Installing Dependencies on Ubuntu 18.04 LTS
Tebis requires CMake version >= 3.11.0. On Ubuntu, you need to add the following repository to get the latest stable version of CMake:
wget -O - https://apt.kitware.com/keys/kitware-archive-latest.asc 2>/dev/null | sudo apt-key add -
sudo apt-add-repository 'deb https://apt.kitware.com/ubuntu/ bionic main'
sudo apt update
Run the following command with superuser privileges:
sudo apt install libnuma-dev libibverbs-dev librdmacm-dev libzookeeper-mt-dev
For the build tools and compiler:
sudo apt install cmake build-essential
Installing Depedencies on Centos/RHEL 7
Tebis requires CMake version >= 3.11.0. On Centos/RHEL this is supplied from the EPEL repository and can be installed with:
sudo yum install cmake3 kernel-devel gcc-c++
Dependencies for Single Node Tebis
sudo yum install numactl-devel boost-devel
For RDMA:
sudo yum install libibverbs-devel librdmacm-devel
You also need to install ZooKeeper. Ready-made packages are available from Cloudera. 1. Add Cloudera's Centos 7 repository as described here 2. Install the Zookeeper C binding for clients:
yum install zookeeper-native
Build Configuration
Compilation is done using the clang compiler, provided by the clang package in most Linux distributions. To configure the build system of Tebis and build it run the commands:
mkdir build
cd build
cmake .. -DTEBIS_FORMAT=ON
make
On Centos/RHEL 7, replace the cmake command with the cmake3 command supplied
from the EPEL package of the same name.
In the case of the standalone tcp-server you need to allocate a file for Parallax via the command
fallocate -l <size in GB>G <file name>
Then, you need to initialize it with the kv_format tool of Parallax
<BUILD_FOLDER>_deps/parallax-build/lib/kv_format.parallax --device <file name> --max_regions_num <number of regions>
Finally, execute
<BUILD_FOLDER>/tcp_server/tcp-server -t <threads num> -b <IP address> -p <port number> -f <file name> -L0 <L0 size in MB> -GF <growth factor>
Build Configuration Parameters
The CMake scripts provided support two build configurations; "Release" and "Debug". The Debug configuration enables the "-g" option during compilation to allow debugging. The build configuration can be defined as a parameter to the cmake call as follows:
cmake3 .. -DCMAKE_BUILD_TYPE="Debug|Release"
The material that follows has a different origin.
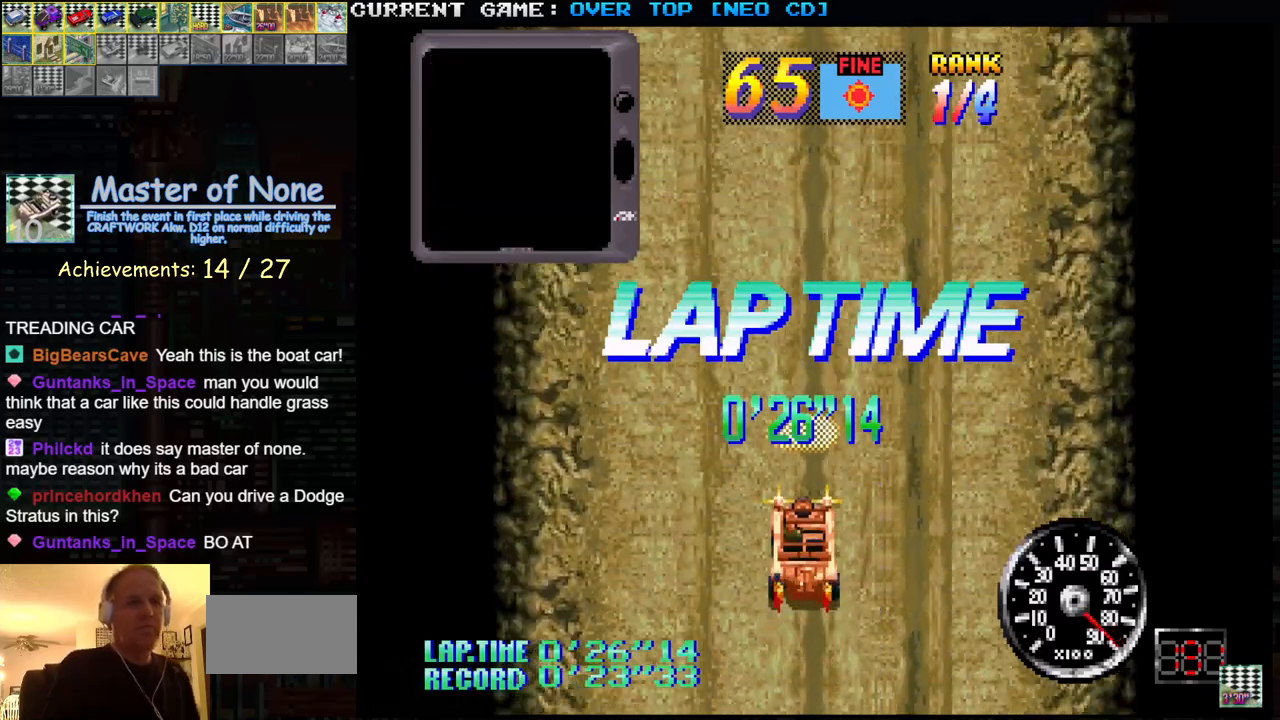
{"buttons": ["SQUARE"], "left_stick": "center", "events": []}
The default build configuration is "Debug".
The "Release" build disables warnings and enables optimizations.
Build Targets
- build/tebisserver/libtebisclient.a - Client library for applications to interact with Tebis
- build/tebisserver/tebisserver - The executable of Tebis server
- build/YCSB-CXXX/ycsb-async-tebis - YCSB that uses Tebis as its storage
Static Analyzer
Install the clang static analyzer with the command:
sudo pip install scan-build
Before running the analyzer, make sure to delete any object files and executables from previous build by running in the root of the repository:
rm -r build
Then generate a report using:
scan-build --intercept-first make
The last line of the above command's output will mention the folder where the newly created report resides in. For example:
"scan-build: Run 'scan-view /tmp/scan-build-2018-09-05-16-21-31-978968-9HK0UO'
to examine bug reports."
To view the report you can run the above command, assuming you have a graphical environment or just copy the folder mentioned to a computer that does and open the index.html file in that folder.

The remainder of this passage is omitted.